Pensamientos de un Aventurero Cósmico.

jueves, 21 de junio de 2007

Cordialidad

Hay algo maravilloso que temo vayamos a perder, y ese algo es el trato cordial entre amigos, compañeros, vecinos o —¿por qué no?— personas cualesquiera, conocidas o no. Quedan, no obstante, algunos rescoldos de tan agradable muestra de humanidad desperdigados por la infinidad de lo cotidiano y que se hacen notar, cuando afloran, como oasis en el desierto. Relataré algunos casos que para mí son memorables.

Hará cosa de unos diez años yo solía utilizar el autobús para desplazarme a ciertos destinos que no vienen al caso. En dichas travesías era habitual encontrarse gente muy variada, aunque predominaba entre los viajeros la tercera edad.

Un pasajero habitual era un señor que todos los días subía en su parada, a la misma hora —las cuatro de la tarde—, pagaba su billete y, acto seguido, saludaba a todo el conjunto de los viajeros con un sonoro y enérgico «¡Buenas tardes a todos!». Algunos pasajeros le devolvían el saludo cordialmente, amenizados, sin duda, por esa cosa tan sencilla que es un saludo. ¿A quién iba dirigido? A nadie en particular; a todos los presentes.

La línea de autobuses a la que hago alusión cubría el transporte de pasajeros entre localidades pertenecientes a la comarca en la que vivo, algunas de ellas decididamente rurales. Yo pensaba, por tanto, que esta facilidad para el diálogo y la comunicación entre personas aparentemente desconocidas era característica y casi exclusiva de las gentes de los núcleos de población pequeños. También pensaba que, por tratarse de un entorno totalmente opuesto al mencionado, la gente de ciudad era menos comunicativa, hasta el punto de suponer que casi nadie conocía a sus vecinos más próximos. Mas, ¡qué grata sorpresa la mía!, cuando teniendo que viajar en reiteradas ocasiones en líneas de bus urbano, metro, etc. —hablo, por ende, de las más grandes urbes— observé muestras de cordialidad similares a las presenciadas en mi entrañable autobús «interaldeano».

Este hecho me dio que pensar, y todavía no estoy seguro de lo que haya podido sacar en limpio de mis cavilaciones.
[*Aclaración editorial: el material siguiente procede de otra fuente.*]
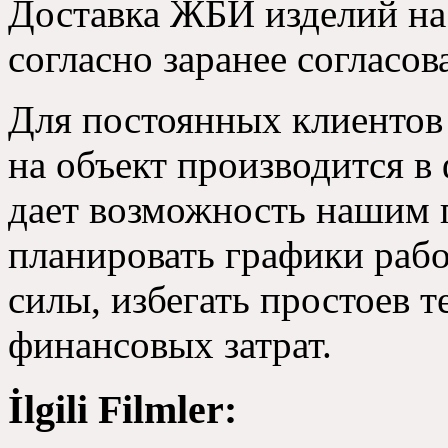
Доставка ЖБИ изделий на 
согласно заранее согласо
Для постоянных клиентов
на объект производится в 
дает возможность нашим 
планировать графики рабо
силы, избегать простоев 
финансовых затрат.
İlgili Filmler:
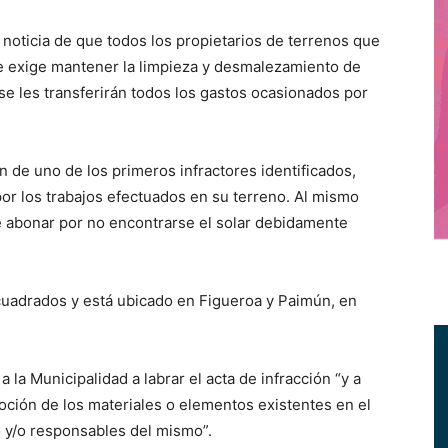
oticia de que todos los propietarios de terrenos que
e exige mantener la limpieza y desmalezamiento de
e les transferirán todos los gastos ocasionados por
n de uno de los primeros infractores identificados,
or los trabajos efectuados en su terreno. Al mismo
e abonar por no encontrarse el solar debidamente
cuadrados y está ubicado en Figueroa y Paimún, en
la Municipalidad a labrar el acta de infracción “y a
oción de los materiales o elementos existentes en el
io y/o responsables del mismo”.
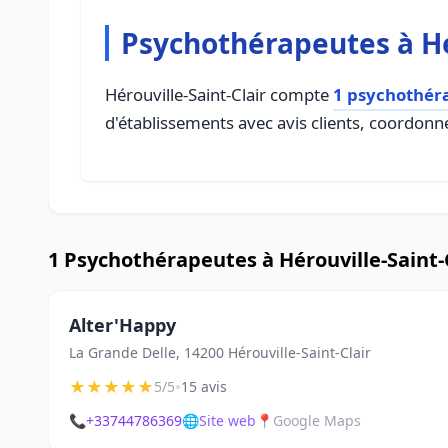
Psychothérapeutes à Hé
Hérouville-Saint-Clair compte
1 psychothér
d'établissements avec avis clients, coordonné
1 Psychothérapeutes à Hérouville-Saint-
Alter'Happy
La Grande Delle, 14200 Hérouville-Saint-Clair
★
★
★
★
★
•
5/5
15 avis
📞
+33744786369
🌐
Site web
📍
Google Maps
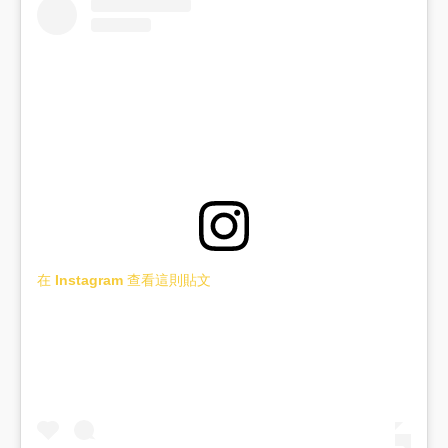
在 Instagram 查看這則貼文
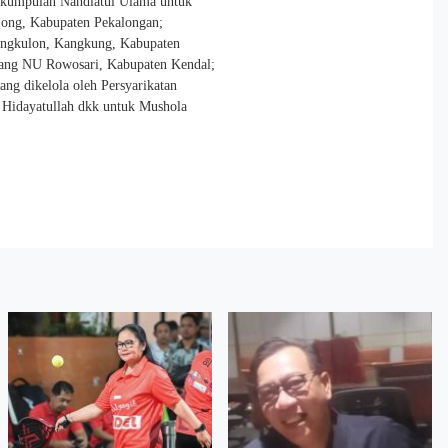
rkumpulan Nahdlatul Ulama untuk
ong, Kabupaten Pekalongan;
angkulon, Kangkung, Kabupaten
bang NU Rowosari, Kabupaten Kendal;
g dikelola oleh Persyarikatan
Hidayatullah dkk untuk Mushola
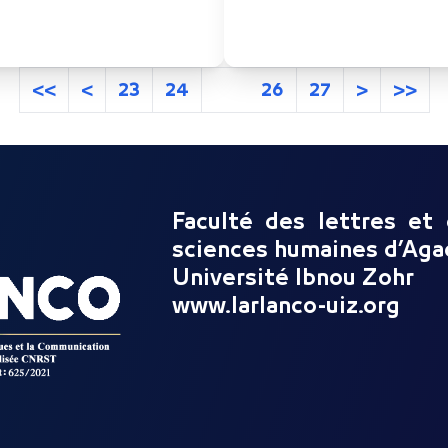
<<
<
23
24
25
26
27
>
>>
Faculté des lettres et
sciences humaines d’Aga
Université Ibnou Zohr
www.larlanco-uiz.org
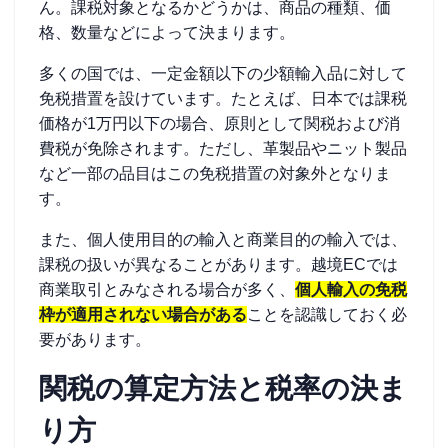
ん。課税対象となるかどうかは、商品の種類、価
格、数量などによって決まります。
多くの国では、一定金額以下の少額輸入品に対して
免税措置を設けています。たとえば、日本では課税
価格が1万円以下の場合、原則として関税および消
費税が免除されます。ただし、革製品やニット製品
など一部の品目はこの免税措置の対象外となりま
す。
また、個人使用目的の輸入と商業目的の輸入では、
課税の扱いが異なることがあります。越境ECでは
商業取引とみなされる場合が多く、
個人輸入の免税
枠が適用されない場合がある
ことを認識しておく必
要があります。
関税の算定方法と税率の決ま
り方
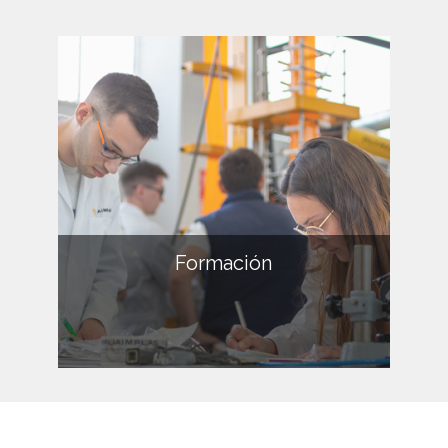
Formación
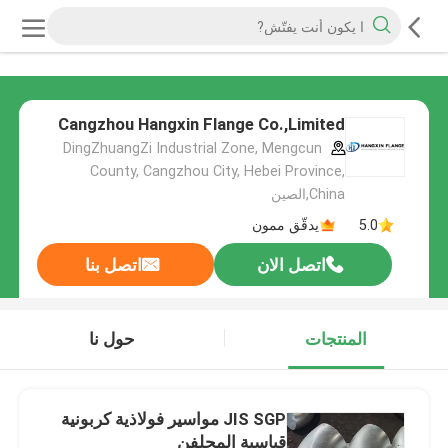
Cangzhou Hangxin Flange Co.,Limited
DingZhuangZi Industrial Zone, Mengcun
County, Cangzhou City, Hebei Province,
China,الصين
5.0
يدقّق ممون
اتصل الان
اتصل بنا
المنتجات
حول نا
JIS SGP مواسير فولاذية كربونية
قياسية المجلفن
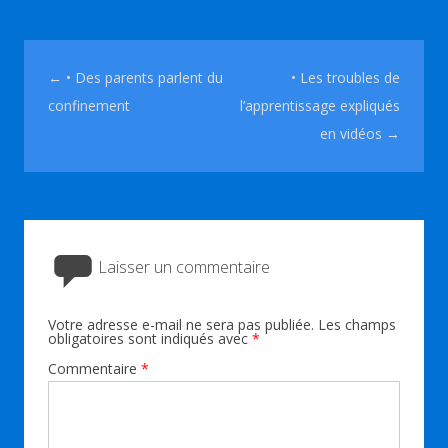
Navigation des articles
←
• Des parents parlent du
• Les troubles de
confinement
l’apprentissage expliqués
en vidéos
→
Laisser un commentaire
Votre adresse e-mail ne sera pas publiée.
Les champs
obligatoires sont indiqués avec
*
Commentaire
*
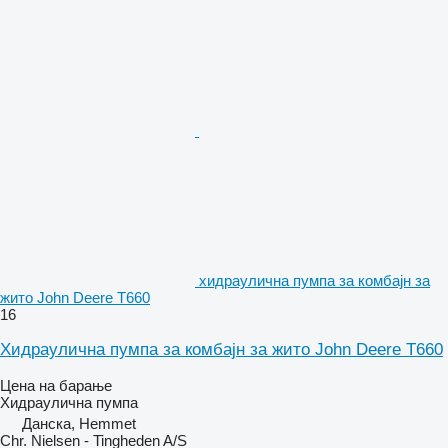
хидраулична пумпа за комбајн за
жито John Deere T660
16
Хидраулична пумпа за комбајн за жито John Deere T660
Цена на барање
Хидраулична пумпа
Данска, Hemmet
Chr. Nielsen - Tingheden A/S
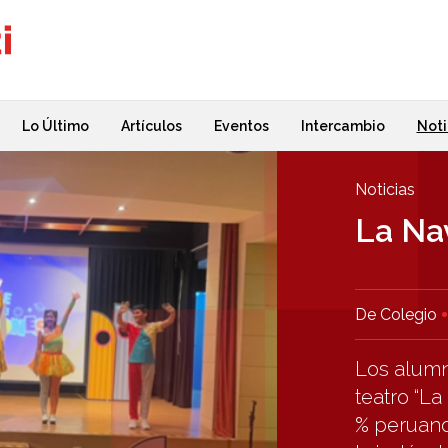
Lo Último
Artículos
Eventos
Intercambio
Noti
Noticias
La Na
De Colegio
Los alumno
teatro “L
% peruano,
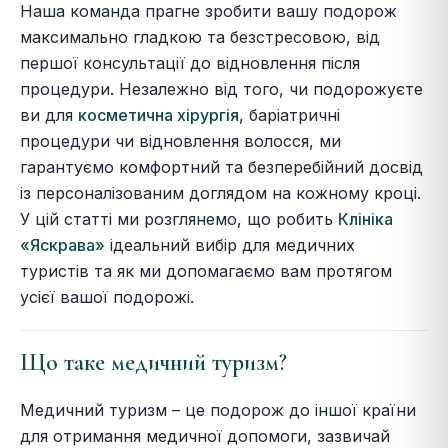
Наша команда прагне зробити вашу подорож
максимально гладкою та безстресовою, від
першої консультації до відновлення після
процедури. Незалежно від того, чи подорожуєте
ви для
косметична хірургія
, баріатричні
процедури чи відновлення волосся, ми
гарантуємо комфортний та безперебійний досвід
із персоналізованим доглядом на кожному кроці.
У цій статті ми розглянемо, що робить
Клініка
«Яскрава»
ідеальний вибір для медичних
туристів та як ми допомагаємо вам протягом
усієї вашої подорожі.
Що таке медичний туризм?
Медичний туризм – це подорож до іншої країни
для отримання медичної допомоги, зазвичай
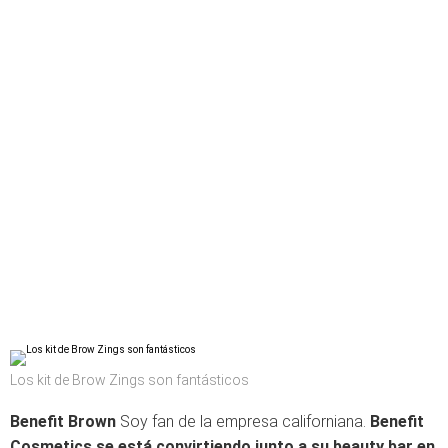
Los kit de Brow Zings son fantásticos
Benefit Brown
Soy fan de la empresa californiana.
Benefit
Cosmetics se está convirtiendo junto a su beauty bar en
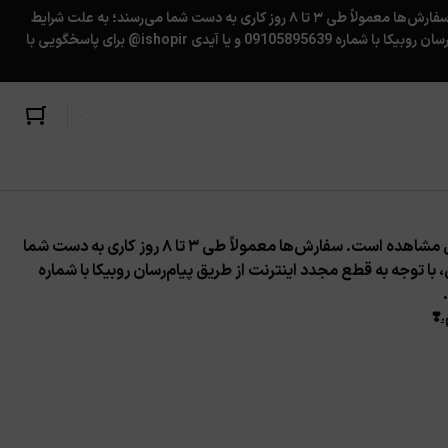
بسته‌ها نهایت هر ۴ روز یک‌بار به اداره‌پست تحویل داده می‌شوند. کد رهگیری پس از ارسال، برای شما پیامک شده و در حساب کاربری‌تان قابل مشاهده است. سفارش‌ها معمولاً طی ۳ تا ۸ روز کاری به دست شما می‌رسند؛ به علت شرایط
کشور، ممکن است تاخیر ناخواسته در تحویل سفارش ها به پست ایجاد شود؛ همچنین قابل‌توجه مشتریان گرامی، با توجه به قطع مجدد اینترنت از طریق پیام‌رسان روبیکا با شماره 09105895639 و یا آیدی ishopir@ برای پاسخگویی با
بسته‌ها نهایت هر ۴ روز یک‌بار به اداره‌پست تحویل داده می‌شوند. کد رهگیری پس از ارسال، برای شما پیامک شده و در حساب کاربری‌تان قابل مشاهده است. سفارش‌ها معمولاً طی ۳ تا ۸ روز کاری به دست شما
ا توجه به قطع مجدد اینترنت از طریق پیام‌رسان روبیکا با شماره
.
❣️
★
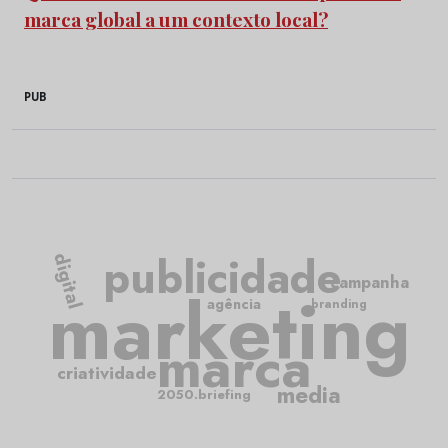
marca global a um contexto local?
PUB
publicidade
digital
campanha
marketing
agência
branding
marca
criatividade
media
2050.briefing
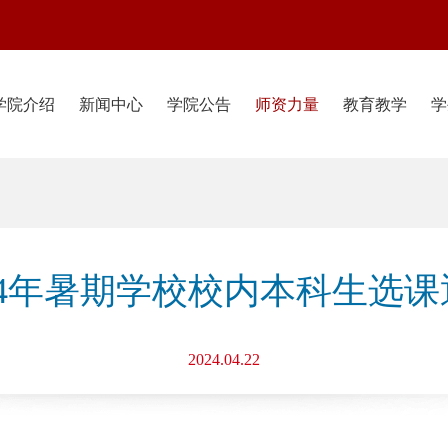
学院介绍
新闻中心
学院公告
师资力量
教育教学
学
24年暑期学校校内本科生选课
2024.04.22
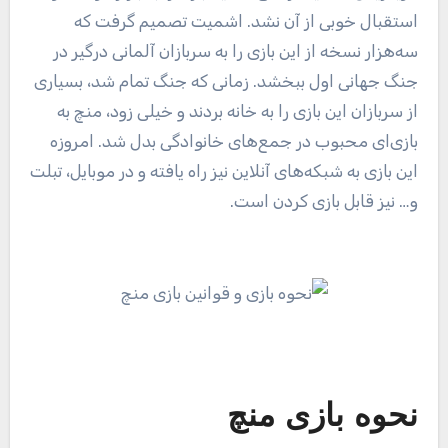
استقبال خوبی از آن نشد. اشمیت تصمیم گرفت که
سه‌هزار نسخه از این بازی را به سربازان آلمانی درگیر در
جنگ جهانی اول ببخشد. زمانی که جنگ تمام شد، بسیاری
از سربازان این بازی را به خانه بردند و خیلی زود، منچ به
بازی‌ای محبوب در جمع‌های خانوادگی بدل شد. امروزه
این بازی به شبکه‌های آنلاین نیز راه یافته و در موبایل، تبلت
و… نیز قابل بازی کردن است.
نحوه بازی منچ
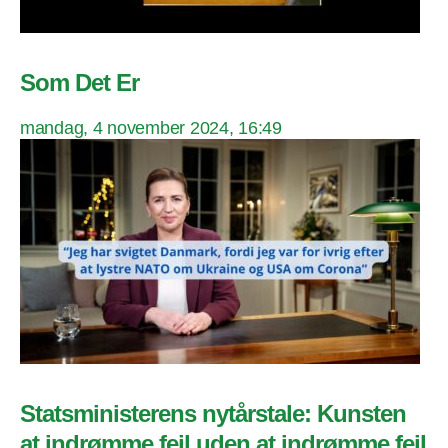
Som Det Er
mandag, 4 november 2024, 16:49
Statsministerens nytårstale: Kunsten
at indrømme fejl uden at indrømme fejl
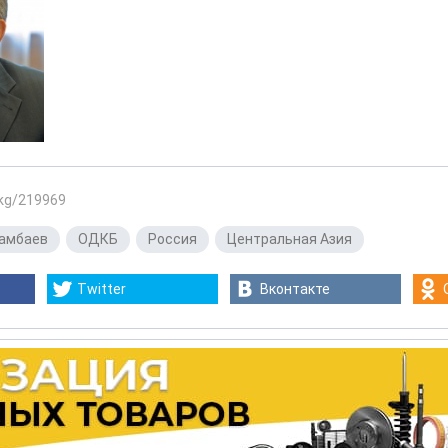
.kg/219969
тамбаев
,
ОДКБ
,
Россия
,
Центральная Азия
Twitter
Вконтакте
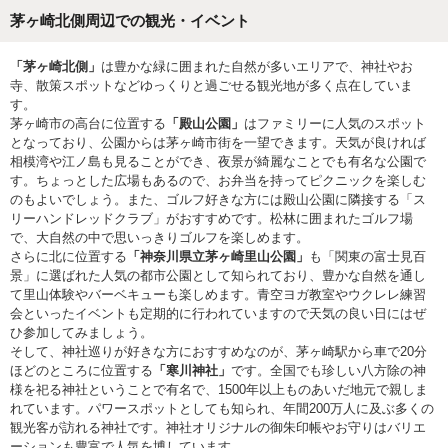
茅ヶ崎北側周辺での観光・イベント
「茅ヶ崎北側」
は豊かな緑に囲まれた自然が多いエリアで、神社やお
寺、散策スポットなどゆっくりと過ごせる観光地が多く点在していま
す。
茅ヶ崎市の高台に位置する
「殿山公園」
はファミリーに人気のスポット
となっており、公園からは茅ヶ崎市街を一望できます。天気が良ければ
相模湾や江ノ島も見ることができ、夜景が綺麗なことでも有名な公園で
す。ちょっとした広場もあるので、お弁当を持ってピクニックを楽しむ
のもよいでしょう。また、ゴルフ好きな方には殿山公園に隣接する「ス
リーハンドレッドクラブ」がおすすめです。松林に囲まれたゴルフ場
で、大自然の中で思いっきりゴルフを楽しめます。
さらに北に位置する
「神奈川県立茅ヶ崎里山公園」
も「関東の富士見百
景」に選ばれた人気の都市公園として知られており、豊かな自然を通し
て里山体験やバーベキューも楽しめます。青空ヨガ教室やウクレレ練習
会といったイベントも定期的に行われていますので天気の良い日にはぜ
ひ参加してみましょう。
そして、神社巡りが好きな方におすすめなのが、茅ヶ崎駅から車で20分
ほどのところに位置する
「寒川神社」
です。全国でも珍しい八方除の神
様を祀る神社ということで有名で、1500年以上ものあいだ地元で親しま
れています。パワースポットとしても知られ、年間200万人に及ぶ多くの
観光客が訪れる神社です。神社オリジナルの御朱印帳やお守りはバリエ
ーションも豊富で人気を博しています。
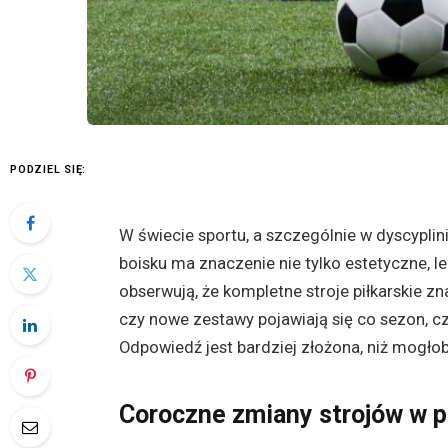
PODZIEL SIĘ:
W świecie sportu, a szczególnie w dyscyplin
boisku ma znaczenie nie tylko estetyczne, l
obserwują, że kompletne stroje piłkarskie zn
czy nowe zestawy pojawiają się co sezon,
Odpowiedź jest bardziej złożona, niż mogło
Coroczne zmiany strojów w pr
La cuestión es que no importa el número de habitantes de una zona; creo que la justificación de este afán comunicativo se halla en algo mucho más fundamental. La respuesta la hallo en otras bonitas observaciones de mi entorno.

En otra ocasión, saliendo yo de casa me encuentro con la muy amable señora vecina mía, que me pregunta:

―Oes! Cando ven o teu pai?
―Pois seguramente virá agora, para o verán; depende de se teñen boa pesca ou non.
―Está ben. Veña, adeus!
―Adeus!

De repente, me veo inmiscuido en una conversación en la que se me interroga acerca de la situación laboral de mi padre. Pero lo cierto es que se agradece ese interés, sea éste con un verdadero afán de preocuparse por la gente conocida o bien por mera cortesía. Pocas conversaciones así de breves tienen la capacidad de hacernos sentir mejor, apreciados, valorados por el prójimo. Lo triste de este asunto es que este tipo de conversaciones son iniciadas por la gente mayor con mayor frecuencia que por las nuevas generaciones —entre las cuales aún me incluyo—. Paradójicamente, las personas más jóvenes, dotadas de teléfonos móviles de última generación y de otros sistemas de comunicaciones inimaginables hace un par de décadas, resultan ser las menos comunicativas. ¿Qué nos pasa?